Dinâmicas de poder e intimidação

O caso ganha contornos mais graves com as alegações de que o grupo investigado utilizava uma estrutura, apelidada pelos investigadores de “A Turma”, para monitorar e intimidar desafetos. Henrique Vorcaro é apontado não apenas como um operador financeiro, mas como um dos principais beneficiários e financiadores desse esquema de pressão. Relatórios indicam que ele teria continuado a financiar integrantes do grupo mesmo após o início das investigações.

Um dos pontos que mais chamaram a atenção do tribunal foi a suposta tentativa de compra do silêncio de familiares de um colaborador da organização, conhecido como “Sicário”, falecido após sua prisão na Operação Compliance Zero. Este episódio reforça a tese da acusação de que a liberdade dos envolvidos representaria um risco direto à integridade da colheita de provas e à segurança das testemunhas envolvidas no processo.

Implicações para o sistema financeiro

A decisão do STF ecoa além do âmbito criminal, levantando questionamentos sobre a governança e a solidez das estruturas financeiras operadas por grupos sob investigação. O bloqueio anterior de R$ 2,2 bilhões em contas vinculadas a Henrique Vorcaro, junto à antiga gestora Reag, demonstra a escala do capital envolvido e a complexidade do monitoramento pelos órgãos de controle. Reguladores e o mercado observam com cautela, dado que o Banco Master atua em um segmento que exige confiança plena dos investidores.

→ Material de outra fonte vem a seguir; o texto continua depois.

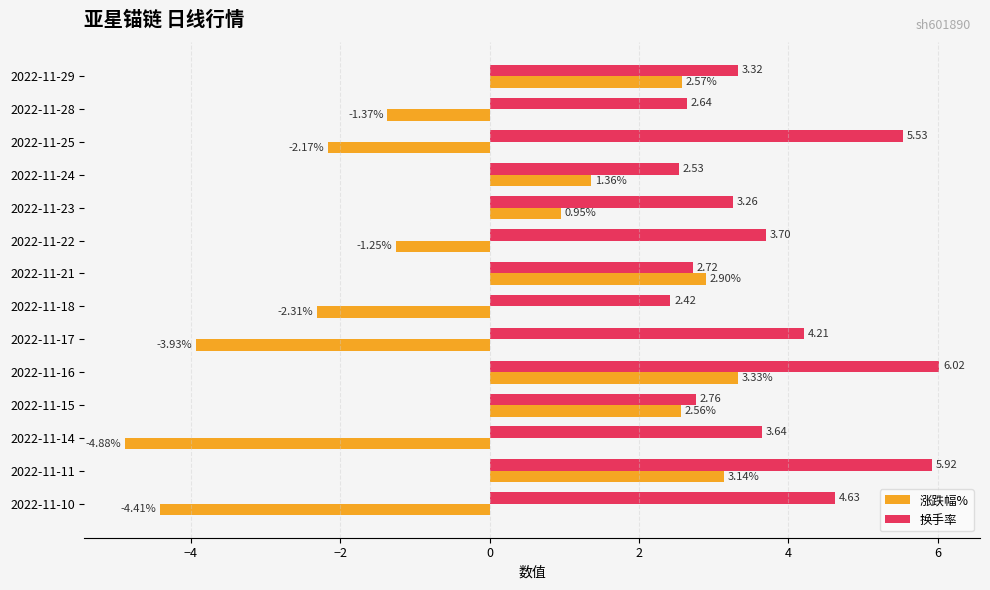

Rank the series by their maximum value, from lowest to highest.

涨跌幅%, 换手率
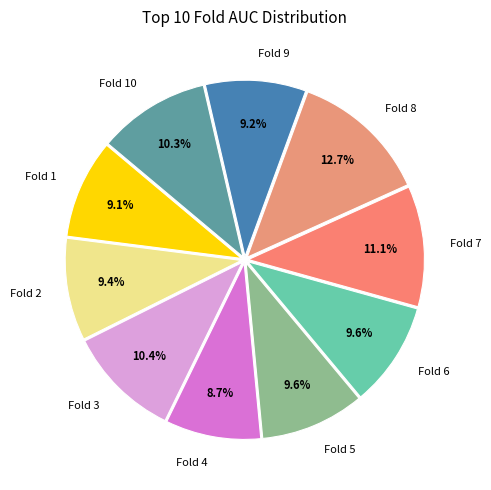

Count the number of slices in the pie.

10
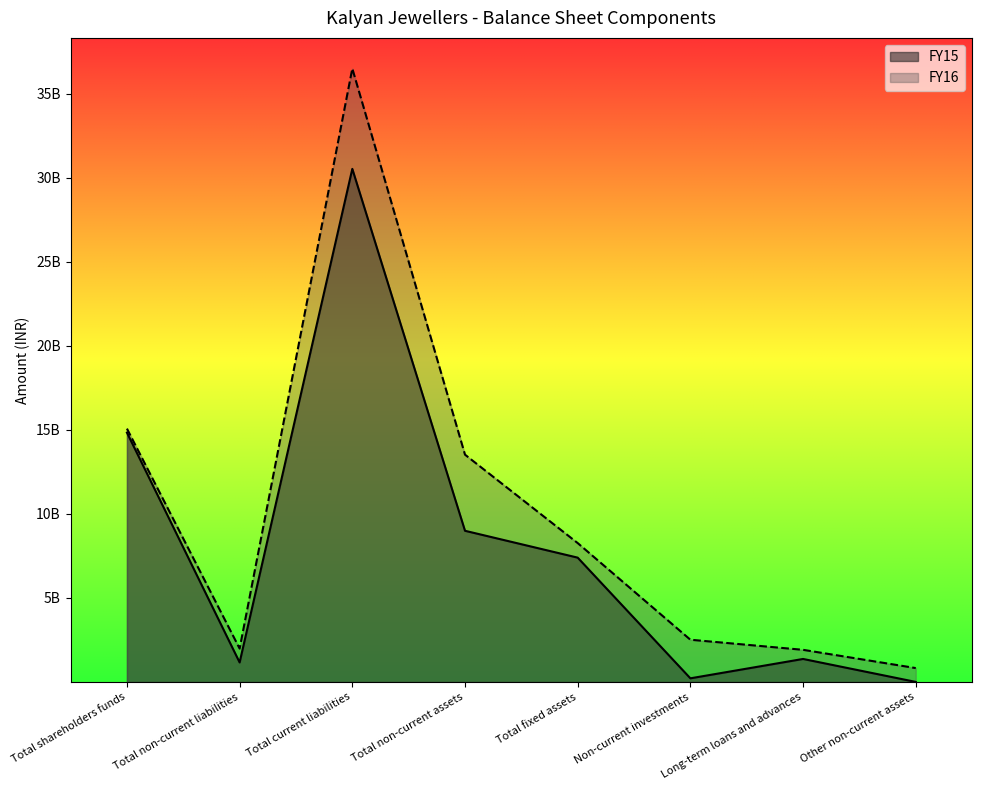

Which series has the largest total across all categories?

FY16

Para o ecossistema de negócios, a manutenção da prisão de figuras centrais em operações financeiras de grande porte sinaliza que o Judiciário brasileiro não tem retrocedido diante de alegações de uso de instituições para fins privados ou ilícitos. A suspeição declarada pelo ministro Dias Toffoli, após seu nome ser citado nas investigações, adiciona uma camada de complexidade institucional que exigirá vigilância contínua da sociedade.

Perspectivas e incertezas

O desenrolar do caso permanece sob escrutínio, especialmente após a abertura dos sigilos que permitiu maior transparência sobre as ações da Polícia Federal. A principal incógnita reside em saber se as provas colhidas serão suficientes para sustentar uma condenação em instâncias futuras ou se a defesa conseguirá desconstruir a tese de organização criminosa estruturada.

O mercado financeiro aguarda novos desdobramentos sobre a gestão do Banco Master e se as repercussões da Operação Compliance Zero afetarão a continuidade das operações da instituição. A postura da Segunda Turma do STF, até o momento, indica um fechamento de cerco que deve ditar o tom das próximas fases da investigação, mantendo a pressão sobre os envolvidos enquanto os autos seguem para as próximas etapas processuais.